Work to complete –
- A) In the article on Jenkins's shooting slump, why does Jay Wright say he is not worried? Answer in one to three sentences.
- B) According to the article on Jenkins's shooting slump, what percentage of his three-point attempts has he made over Villanova's last 15 games?
- C) Extend the article on Jenkins's shooting slump, starting after its final sentence.

This year, he just can't hit.

Down the stretch last year, Jenkins was a machine. He connected on 48 percent of his threes for Villanova the last 15 games last year, including, of course, the historic buzzer-beating game-winner against North Carolina that gave the Wildcats the NCAA championship.

This year down the stretch, Jenkins has struggled badly. He missed all six of his threes in Villanova's win over Mount St. Mary's on Thursday night (see game story), and in the Wildcats' last 15 games he's shooting just 27 percent from behind the arc, including 2 for 17 in his last three games.

Is Jenkins in a slump?

"Nah, what is a slump?" Jenkins said Friday in the Villanova locker room at KeyBank Center. "I don't know. I don't know what a slump is. … Shots fall sometimes and sometimes they don't."

And lately, they just haven't fallen for Jenkins.

He missed his first 10 shots against Mount St. Mary's and has now shot over 50 percent from the field just twice in 'Nova's last 15 games.

"I just tell him to keep shooting," Josh Hart said. "That's the biggest thing I do. With him … he's a shooter, that's what he is. You're not going to tell him, 'Don't shoot, you're in a slump.'

"That's like you telling Brett Favre after he threw a couple interceptions, 'Don't throw the ball.' He's a great shooter so we've got all the confidence in him.

"Every time we see him one-two step into a shot, we think it's going to be good. When you're a great shooter, you have a short-term memory. He probably didn't even realize he was 0 for 10. He probably thought he was 0 for 1 or 0 for 2."

Top-ranked and top-seeded Villanova, 32-3, faces No. 8 seed Wisconsin, 26-9, at 2:40 p.m. Saturday for a berth in the Sweet 16.

Safe to say the Wildcats need a more effective, more productive Jenkins than what they've gotten lately.

• Up through the Marquette game on Jan. 24, Jenkins was shooting 43 percent from three on 60 for 140 and ranked 83rd out of 581 players in NCAA Division I with at least 100 attempts.

• In 15 games since then, he's shooting 27 percent on 26 for 97, which ranks 386th out of 401 players in Division I with at least 60 attempts during that span.

Those figures come from the Sports-Reference database.

"I'm not worried at all because he does this a lot," Jay Wright said. "It's never his shot. It's his shot selection. He's like a gunslinger quarterback, you've just got to let him go. Because he thinks he's going to make every shot and I love that. I love it. I don't want to stop it.

"We've been through this all year. He's had games like this all year. He played like this in the Seton Hall game (1 for 8 in the Big East semis). There's no question when he doesn't score, we struggle.

"But we're just trying to teach him just to mix it up. If he's not making his threes, just drive the ball and we post him up a little bit, and in the second half [Thursday] I thought he did a better job. He drove the ball, we posted him up, got to the foul line.

"He can do everything, it's just that he loves to shoot threes. He's a gunslinger. He really is."

Jenkins has hit just five of his last 28 from three going back to the first half of the St. John's game.

In the Big East and NCAA Tournament last year, Jenkins shot 27 for 59 from three, a combined 46 percent.

Something is going on with Jenkins.

Information –
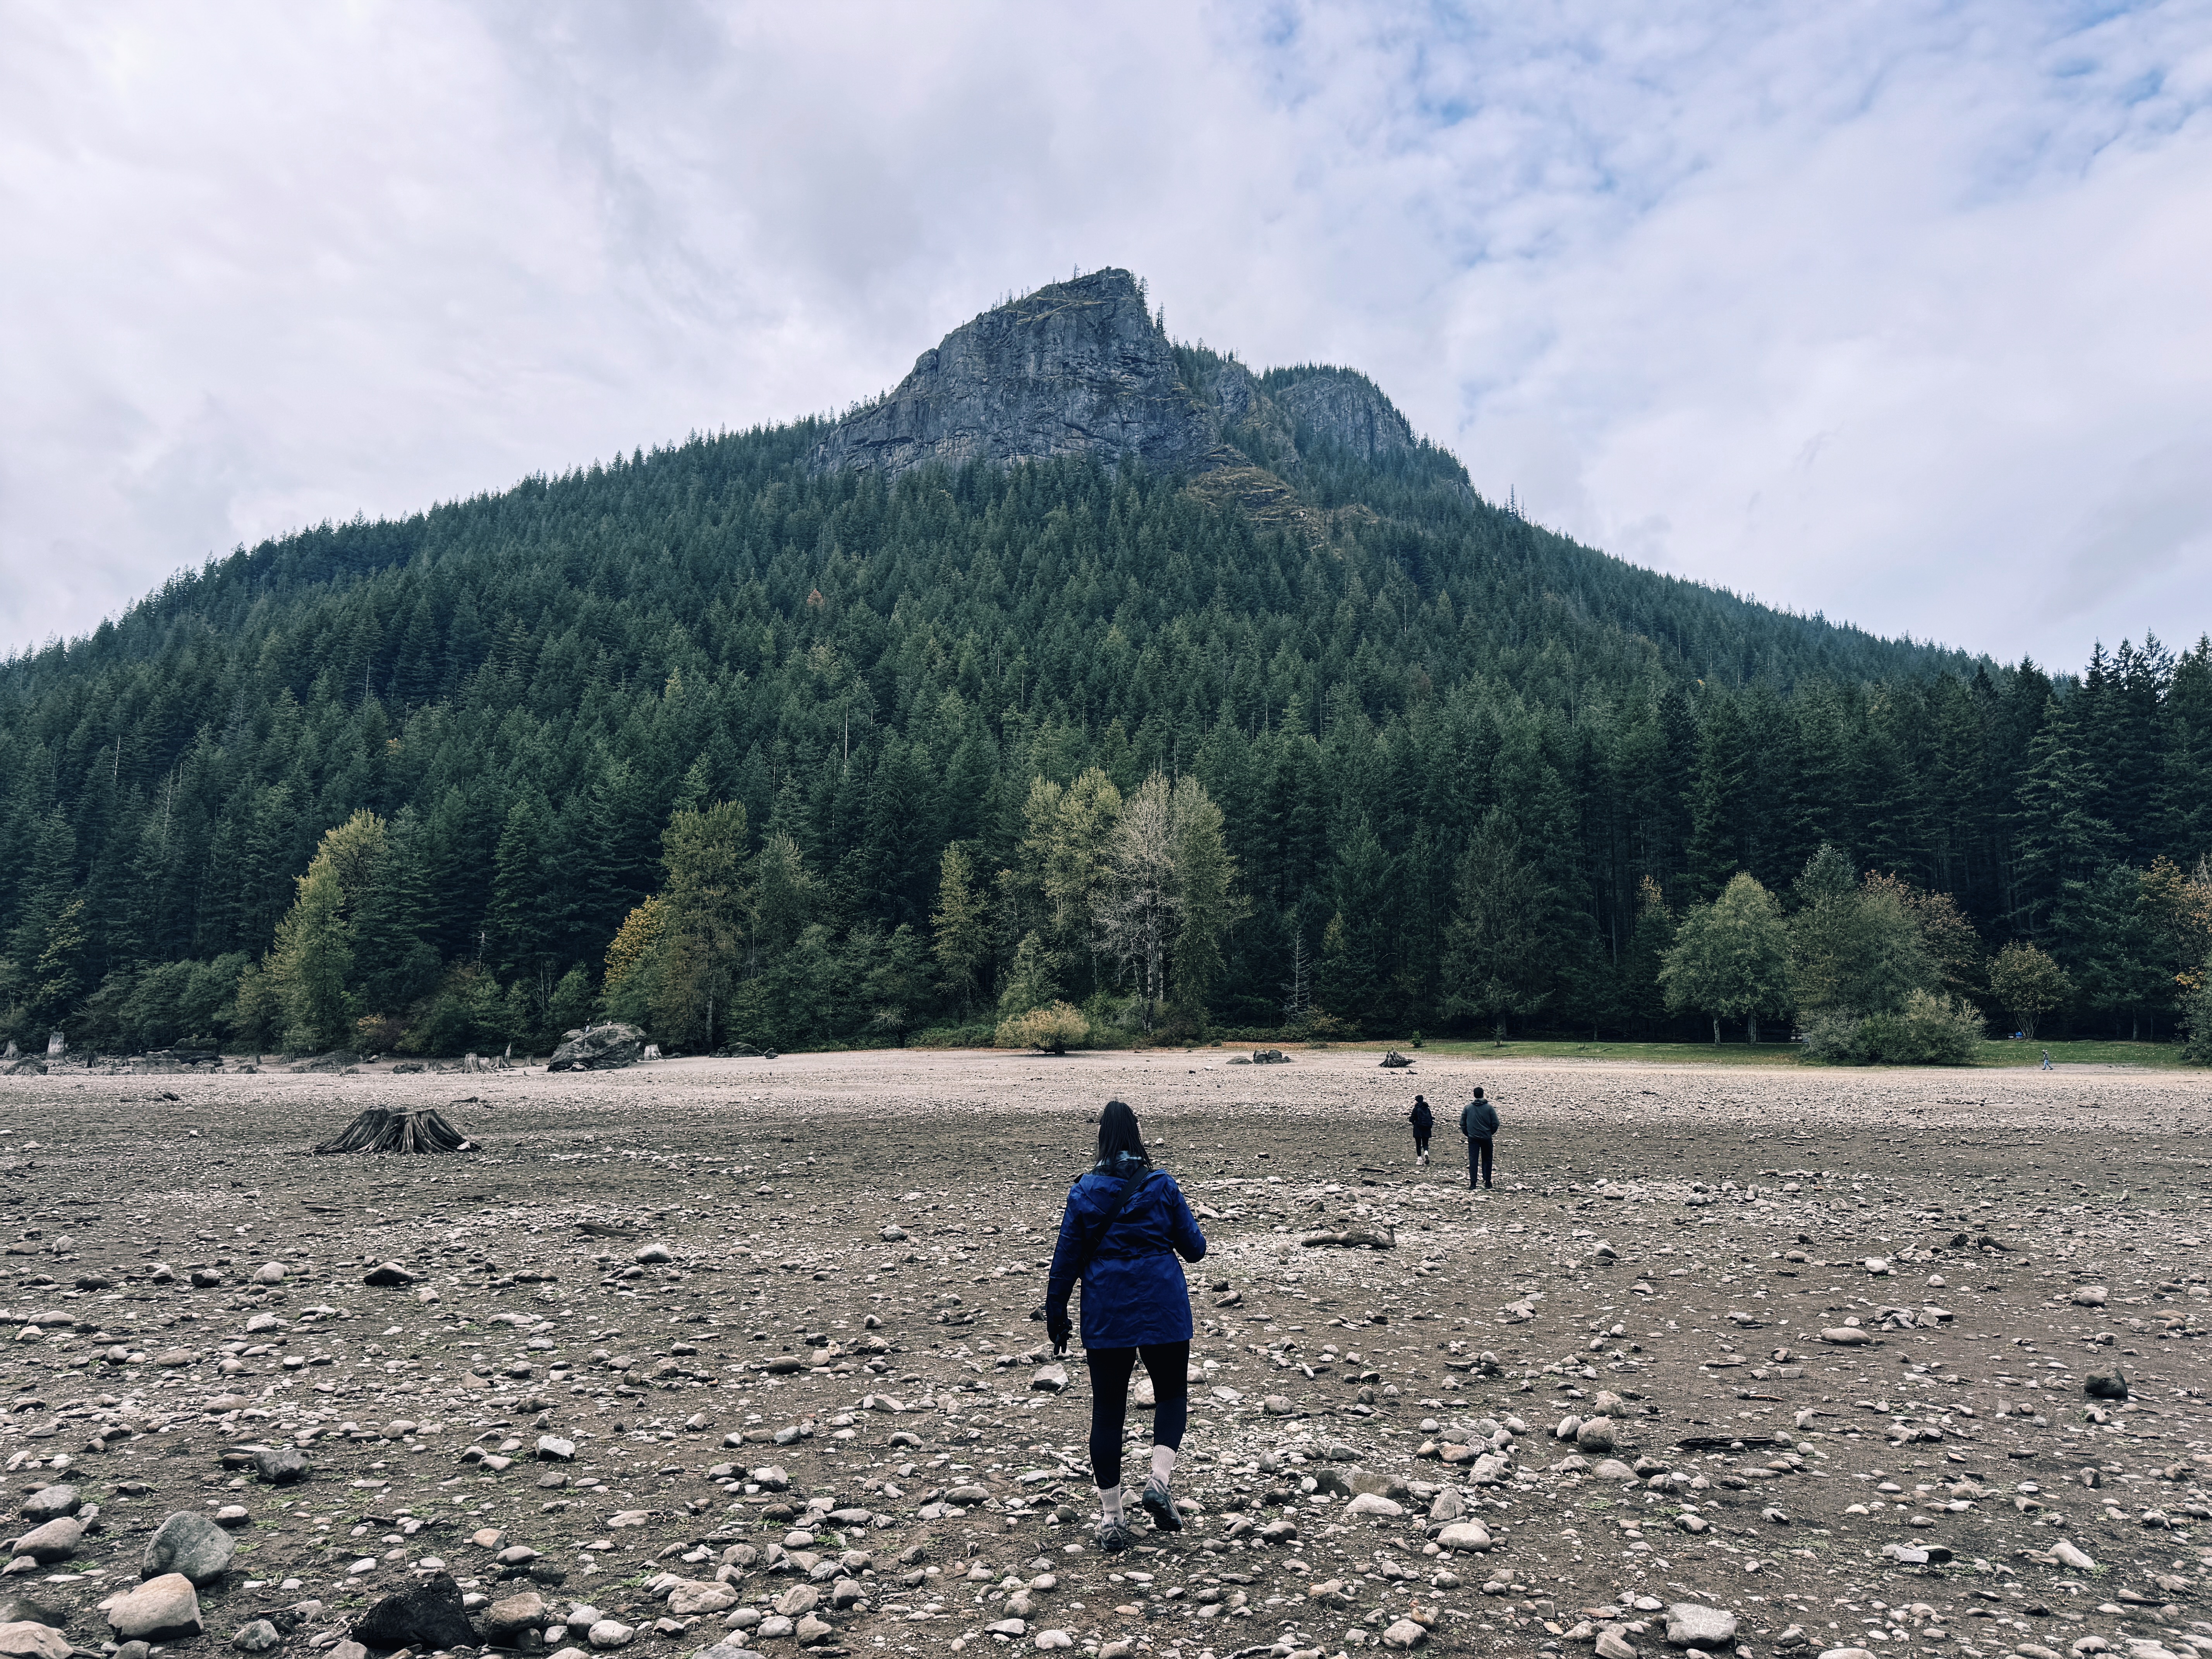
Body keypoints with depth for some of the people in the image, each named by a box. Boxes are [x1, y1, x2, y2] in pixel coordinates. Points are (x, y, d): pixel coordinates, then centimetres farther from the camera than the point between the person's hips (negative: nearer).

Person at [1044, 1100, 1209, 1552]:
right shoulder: (1161, 1184, -4)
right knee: (1172, 1394, 17)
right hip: (1163, 1309, -1)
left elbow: (1066, 1259, 2)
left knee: (1107, 1409, 10)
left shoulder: (1083, 1191, -1)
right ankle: (1159, 1480, -5)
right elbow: (1195, 1248, 1)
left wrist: (1056, 1316, 11)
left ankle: (1111, 1519, 13)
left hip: (1105, 1315, 1)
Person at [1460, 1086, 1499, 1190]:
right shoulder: (1489, 1108, -4)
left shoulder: (1467, 1108, 0)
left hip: (1473, 1138, 1)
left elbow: (1462, 1124, 4)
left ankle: (1473, 1183, -4)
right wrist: (1491, 1133, 13)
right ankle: (1487, 1182, 14)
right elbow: (1495, 1124, -4)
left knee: (1473, 1160, 1)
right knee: (1487, 1160, 12)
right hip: (1487, 1138, 0)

Exercise answers –
- A) Wright says he is not worried because Jenkins "does this a lot" and has had games like this all year. He adds that the problem is "never his shot" but his shot selection.

- B) 27 percent.

- C)
"I don't get caught up in that," Jenkins said. "I just focus on the things that help us win, and defense and rebounding and playing off my teammates and everything else falls into place after that.

"We just have a next-day, next-game mentality. We don't dwell on the past. We watch film, we get better and then we move forward."

Wright did allow that Jenkins needs to use better shot selection at times and rein in the contested threes and the threes from far beyond the arc.

"He's missing badly because he's 40 feet away from the basket and there's a guy in his face," Wright said. "But I'm OK with that. I really am. I'm not kidding you. Because we do shooting drills. [On Wednesday] we came here and we did shooting drills and he didn't miss a shot.

"Sometimes when guys are struggling you can see them on shooting drills and they're struggling and they're slamming the ball down. He makes every shot. In practice yesterday, he made every shot.

"We've been through this with him for four years, and I'm OK with him and he knows it."

Wright said Jenkins reminds him at times of Scottie Reynolds, who was a great player and great scorer and starred on the 2009 Final Four team. But was also prone to some prolonged shooting slumps.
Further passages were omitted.